‘Unusual’ Billboards and Grain Disputes

Ukraine Crisis

Specialists of the National Food Chain Safety Office (Nébih) take samples from a corn shipment from Ukraine at the Záhony road border crossing late in the evening of April 17, 2023. The route of all grain shipments arriving from Ukraine to Hungary by road and rail is checked, and only transit traffic vehicles are allowed to pass through the country, State Secretary for Food Industry and Trade Policy Márton Nobilis of the Ministry of Agriculture said on the spot. Minister of Agriculture István Nagy announced on April 15 that, like Poland, Hungary would temporarily ban the import of grain and oilseeds originating from or coming from Ukraine, as well as several other agricultural products.

Photo by Zsolt Czeglédi / MTI.

Billboards urging the withdrawal of Russian troops from Ukraine have appeared across Hungary over the past few weeks, according to a report from telex.hu. The posters draw parallels between the 1956 Hungarian Revolution and the current situation in Ukraine, bearing an inscription from Hungary’s uprising: “Russians, go home!”

According to the text on the poster, “There can be peace in Ukraine when the Russian occupying army withdraws.” The campaign was commissioned by the Facebook group Nyugati Pályán and was supported by the U.S. Embassy in Budapest.

Prime Minister Viktor Orbán called the campaign “unusual,” adding that Hungarians “don’t need to be reminded of their own history [….] and certainly don’t need to be convinced to pay attention to their security [.…] especially with regard to Russia,” in an interview with Kossuth Rádió on April 14. During an earlier press conference on April 12, Orbán’s chief of staff Gergely Gulyás said the “pro-war” billboard campaign would not change Hungary’s position on peace being “in the common good.”

While the campaign is unlikely to affect domestic policy, other efforts by the United States to put pressure on Hungary regarding its relationship with Russia seemed to have had an effect. U.S. Ambassador to Hungary David Pressman announced the sanctioning of the Budapest-based International Investment Bank and several of its executives, including the IIB’s Hungarian vice president Imre Laszlóczki, because of their ties to Russia, at a press conference on April 12.

“The presence of this opaque Kremlin platform in the heart of Hungary threatens the security and sovereignty of the Hungarian people, their European neighbors, and their NATO Allies,” Pressman explained.

The following day, Hungary’s Ministry of Economic Development announced that the country would withdraw from the IIB and recall its delegates from the Russian-based lender, which had moved its headquarters from Moscow to the Hungarian capital in 2019.

Untenable Operations

While acknowledging the “important development role” it had played in the CEE region, the announcement said that the sanctions had made the continuing operation of the bank untenable.

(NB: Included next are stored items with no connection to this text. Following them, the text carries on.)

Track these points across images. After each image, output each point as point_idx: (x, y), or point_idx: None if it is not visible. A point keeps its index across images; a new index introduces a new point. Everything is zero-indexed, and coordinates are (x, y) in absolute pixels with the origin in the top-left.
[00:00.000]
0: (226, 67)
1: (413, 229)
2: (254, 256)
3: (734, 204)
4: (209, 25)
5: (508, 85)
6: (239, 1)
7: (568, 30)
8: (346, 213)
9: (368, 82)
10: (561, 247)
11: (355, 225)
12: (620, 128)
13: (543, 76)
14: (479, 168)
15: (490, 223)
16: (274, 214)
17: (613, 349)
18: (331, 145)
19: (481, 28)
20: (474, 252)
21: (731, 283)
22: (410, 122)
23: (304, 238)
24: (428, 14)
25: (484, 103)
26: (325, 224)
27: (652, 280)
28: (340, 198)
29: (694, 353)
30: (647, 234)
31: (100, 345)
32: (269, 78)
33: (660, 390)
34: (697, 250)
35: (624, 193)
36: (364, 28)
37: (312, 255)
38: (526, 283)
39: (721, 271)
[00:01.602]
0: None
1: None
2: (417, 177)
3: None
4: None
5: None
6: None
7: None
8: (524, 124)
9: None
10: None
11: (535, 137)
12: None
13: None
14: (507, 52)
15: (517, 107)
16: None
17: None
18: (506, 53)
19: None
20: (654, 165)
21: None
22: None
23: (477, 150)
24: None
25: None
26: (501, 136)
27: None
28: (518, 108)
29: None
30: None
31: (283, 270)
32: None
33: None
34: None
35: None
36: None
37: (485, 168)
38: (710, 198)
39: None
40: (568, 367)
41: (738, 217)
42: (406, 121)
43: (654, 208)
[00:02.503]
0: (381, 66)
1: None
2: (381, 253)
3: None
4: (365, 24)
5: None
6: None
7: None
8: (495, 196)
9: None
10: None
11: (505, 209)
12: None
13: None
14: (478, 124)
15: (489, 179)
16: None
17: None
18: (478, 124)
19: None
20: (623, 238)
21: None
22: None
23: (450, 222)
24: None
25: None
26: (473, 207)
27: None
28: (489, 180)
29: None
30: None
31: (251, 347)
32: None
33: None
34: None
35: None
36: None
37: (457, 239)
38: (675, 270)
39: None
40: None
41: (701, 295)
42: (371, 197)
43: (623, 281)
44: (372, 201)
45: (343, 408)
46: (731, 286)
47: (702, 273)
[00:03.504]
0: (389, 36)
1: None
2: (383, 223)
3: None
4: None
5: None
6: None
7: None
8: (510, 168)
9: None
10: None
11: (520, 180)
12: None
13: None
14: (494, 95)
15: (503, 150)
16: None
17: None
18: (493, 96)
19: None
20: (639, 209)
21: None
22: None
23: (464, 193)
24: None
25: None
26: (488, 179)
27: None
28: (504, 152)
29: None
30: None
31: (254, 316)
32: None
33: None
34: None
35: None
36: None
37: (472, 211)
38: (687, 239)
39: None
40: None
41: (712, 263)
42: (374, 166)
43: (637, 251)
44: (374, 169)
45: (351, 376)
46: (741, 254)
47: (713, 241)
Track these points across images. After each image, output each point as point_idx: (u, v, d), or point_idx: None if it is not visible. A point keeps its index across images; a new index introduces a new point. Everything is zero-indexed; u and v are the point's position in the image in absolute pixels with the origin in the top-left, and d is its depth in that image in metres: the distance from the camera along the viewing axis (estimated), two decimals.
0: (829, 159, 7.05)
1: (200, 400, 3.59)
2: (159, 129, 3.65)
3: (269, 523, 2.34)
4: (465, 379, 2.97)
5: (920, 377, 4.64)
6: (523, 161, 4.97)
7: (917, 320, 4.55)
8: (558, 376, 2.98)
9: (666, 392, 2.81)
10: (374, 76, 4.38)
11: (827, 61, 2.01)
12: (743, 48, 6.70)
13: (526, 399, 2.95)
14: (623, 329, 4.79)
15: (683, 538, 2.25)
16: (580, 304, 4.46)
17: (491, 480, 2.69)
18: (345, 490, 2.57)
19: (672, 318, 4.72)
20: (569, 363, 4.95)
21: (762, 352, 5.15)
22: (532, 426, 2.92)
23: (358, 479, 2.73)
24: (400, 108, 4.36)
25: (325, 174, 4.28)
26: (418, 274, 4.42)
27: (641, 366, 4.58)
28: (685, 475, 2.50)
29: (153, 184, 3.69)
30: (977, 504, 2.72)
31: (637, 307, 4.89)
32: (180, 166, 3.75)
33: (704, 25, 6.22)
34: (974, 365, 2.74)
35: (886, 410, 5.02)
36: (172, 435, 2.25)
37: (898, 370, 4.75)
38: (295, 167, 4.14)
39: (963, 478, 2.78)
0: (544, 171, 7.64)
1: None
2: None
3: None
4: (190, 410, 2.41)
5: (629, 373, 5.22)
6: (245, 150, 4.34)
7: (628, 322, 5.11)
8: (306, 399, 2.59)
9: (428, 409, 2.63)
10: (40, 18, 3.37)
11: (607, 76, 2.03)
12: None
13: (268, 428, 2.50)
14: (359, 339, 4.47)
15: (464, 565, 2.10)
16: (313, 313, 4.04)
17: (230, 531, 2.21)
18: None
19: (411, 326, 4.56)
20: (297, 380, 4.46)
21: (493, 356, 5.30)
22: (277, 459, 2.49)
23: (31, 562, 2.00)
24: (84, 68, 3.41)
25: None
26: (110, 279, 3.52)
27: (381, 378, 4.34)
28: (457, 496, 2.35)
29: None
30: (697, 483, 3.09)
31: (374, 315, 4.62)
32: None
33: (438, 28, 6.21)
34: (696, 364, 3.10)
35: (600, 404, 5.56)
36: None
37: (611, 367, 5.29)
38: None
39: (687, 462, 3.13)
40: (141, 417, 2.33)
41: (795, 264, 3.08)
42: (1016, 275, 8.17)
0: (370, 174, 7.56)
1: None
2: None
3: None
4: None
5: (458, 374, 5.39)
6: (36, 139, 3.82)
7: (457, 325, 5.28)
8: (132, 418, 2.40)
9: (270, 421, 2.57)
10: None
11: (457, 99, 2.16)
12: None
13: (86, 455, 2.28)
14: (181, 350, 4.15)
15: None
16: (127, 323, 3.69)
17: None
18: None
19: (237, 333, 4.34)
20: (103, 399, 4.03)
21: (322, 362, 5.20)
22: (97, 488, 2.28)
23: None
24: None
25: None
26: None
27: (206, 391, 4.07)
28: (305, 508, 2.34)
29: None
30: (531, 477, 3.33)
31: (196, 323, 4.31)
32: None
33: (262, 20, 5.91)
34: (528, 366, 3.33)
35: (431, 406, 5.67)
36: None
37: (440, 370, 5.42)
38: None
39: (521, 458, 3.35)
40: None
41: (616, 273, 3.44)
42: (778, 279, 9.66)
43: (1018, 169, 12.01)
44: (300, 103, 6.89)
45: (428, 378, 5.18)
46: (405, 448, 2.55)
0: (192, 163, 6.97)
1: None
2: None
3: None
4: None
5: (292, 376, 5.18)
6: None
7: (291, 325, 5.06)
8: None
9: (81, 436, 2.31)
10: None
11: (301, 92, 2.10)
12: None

Although previous members Bulgaria, the Czech Republic, Romania and Slovakia had ended their participation in the IIB after the start of the war in Ukraine, Hungary had continued to maintain a 25.27% stake in the IIB, the second-largest share after Russia, which at the time controlled 45.44%.

Meanwhile, Hungary has also been able to influence external policy based on actions of its own. For weeks, countries bordering Ukraine have complained that European Union support given to the war-ravaged nation’s farmers was effectively undercutting their domestic markets. With the EU seemingly turning a deaf ear, Hungary and Poland took matters into their own hands last weekend, announcing temporary bans of agricultural products from Ukraine.

According to Bloomberg News, the initial reaction from the European Union was to slam the move, saying “unilateral actions” were unacceptable and a potential breach of the bloc’s trade policy. “It’s important to underline that trade policy is of EU exclusive competence and, therefore, unilateral actions are not acceptable,” Miriam Garcia Ferrer, European Commission spokeswoman for trade and agriculture, was quoted as saying on April 16.

But the EU position appeared to soften after Slovakia joined Hungary and Poland in announcing its own ban, according to euroactiv.com

“We are working now on a second package of measures where we would continue supporting these countries that are being affected by the inputs from Ukraine,” a commission spokesperson said during the EU executive’s daily press conference on April 17. A EUR 56 million package to help Poland, Bulgaria, and Romania had been agreed upon at the end of March and funded through a financial envelope of EUR 450 mln per year included in the agricultural reserve fund of the EU’s farming subsidies program. As the second package is “still under discussion,” the commission declined to add further details on the amount, timing, or allocation criteria.